Permeation assessment of suspension-type grout using a novel centrifuge permeation setup

Permeation grouting is a ground improvement technique utilised to mitigate geotechnical disasters such as soil liquefaction. This study focuses on the use of suspension-type grout due to its potential for additional soil densification and material versatility. While centrifuge modelling can be utilised to assess permeation behaviour, testing under increased gravitational acceleration creates complications, including the accelerated settling of grout particles and challenges concerning remote operation. To overcome these limitations, a novel permeation setup was developed, featuring a modified bladder tank that enables remote permeation while preventing grout sedimentation.
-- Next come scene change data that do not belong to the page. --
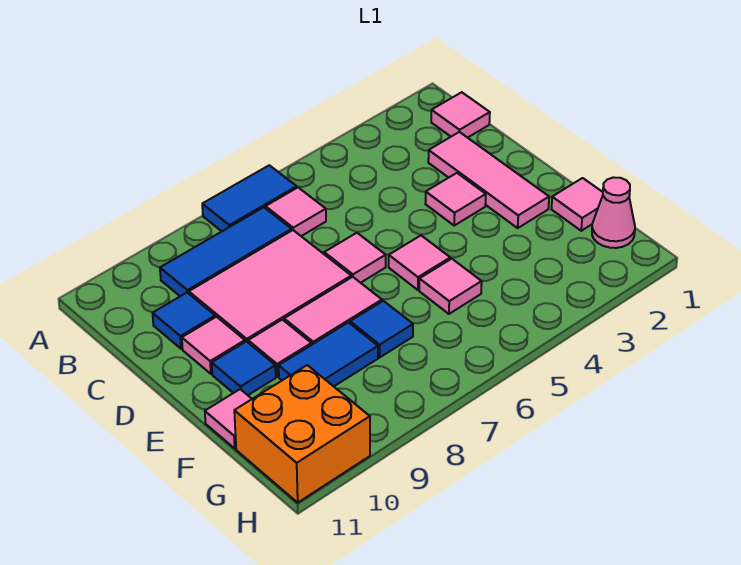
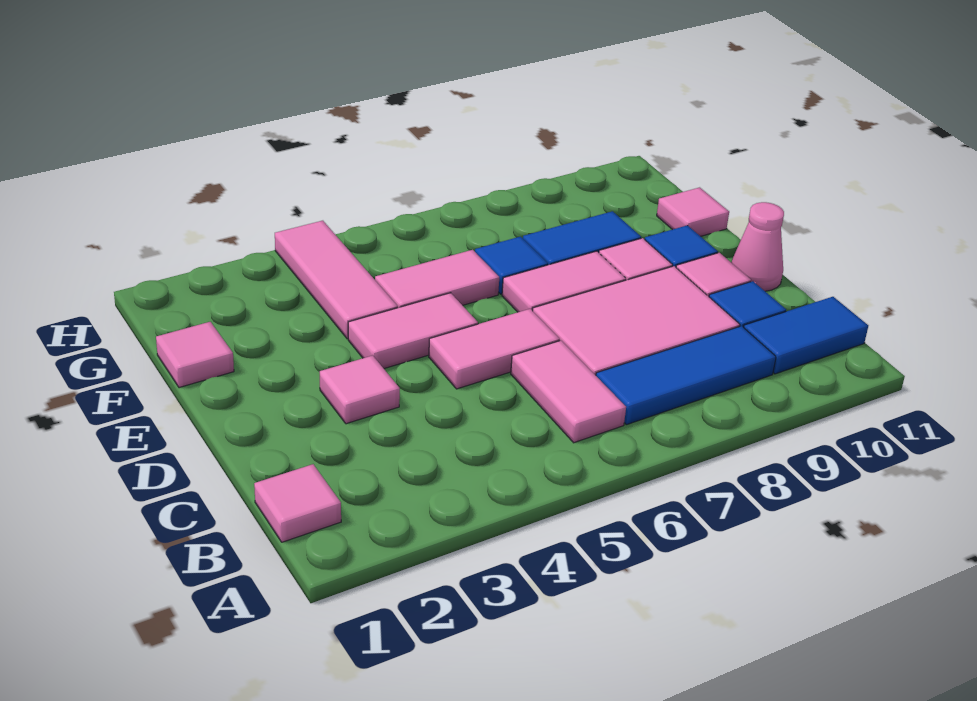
blue tile A6:A7 level 1 -> blue tile B10:B11 level 1
pink tile B6 level 1 -> pink tile B6:C6 level 1
pink tile C2:E2 level 1 -> pink tile F4:H4 level 1
pink tile D6 level 1 -> pink tile D5:D6 level 1
pink tile E5 level 1 -> pink tile E4:E5 level 1
pink tile F5 level 1 -> pink tile F5:F6 level 1
pink cone G1 level 1 -> pink cone D11 level 1
orange brick G10:H11 level 1 -> none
This was paired with a two-dimensional permeation apparatus designed to visualise the process while minimising boundary effects. Results confirm that controlled permeation was successfully initiated and sustained within the centrifuge field. This allowed for a clear assessment of grout flow, including the clogging mechanism and sedimentation. Image analysis further revealed that unclogging events led to an increased permeation area and that the particles remained stable and confined to the target zone post-permeation. The study successfully establishes a geotechnical centrifuge methodology for permeation experiments, generating foundational data that will enable future complex investigations into depth and soil variables necessary to enhance the efficiency of grouting as a soil remediation technique.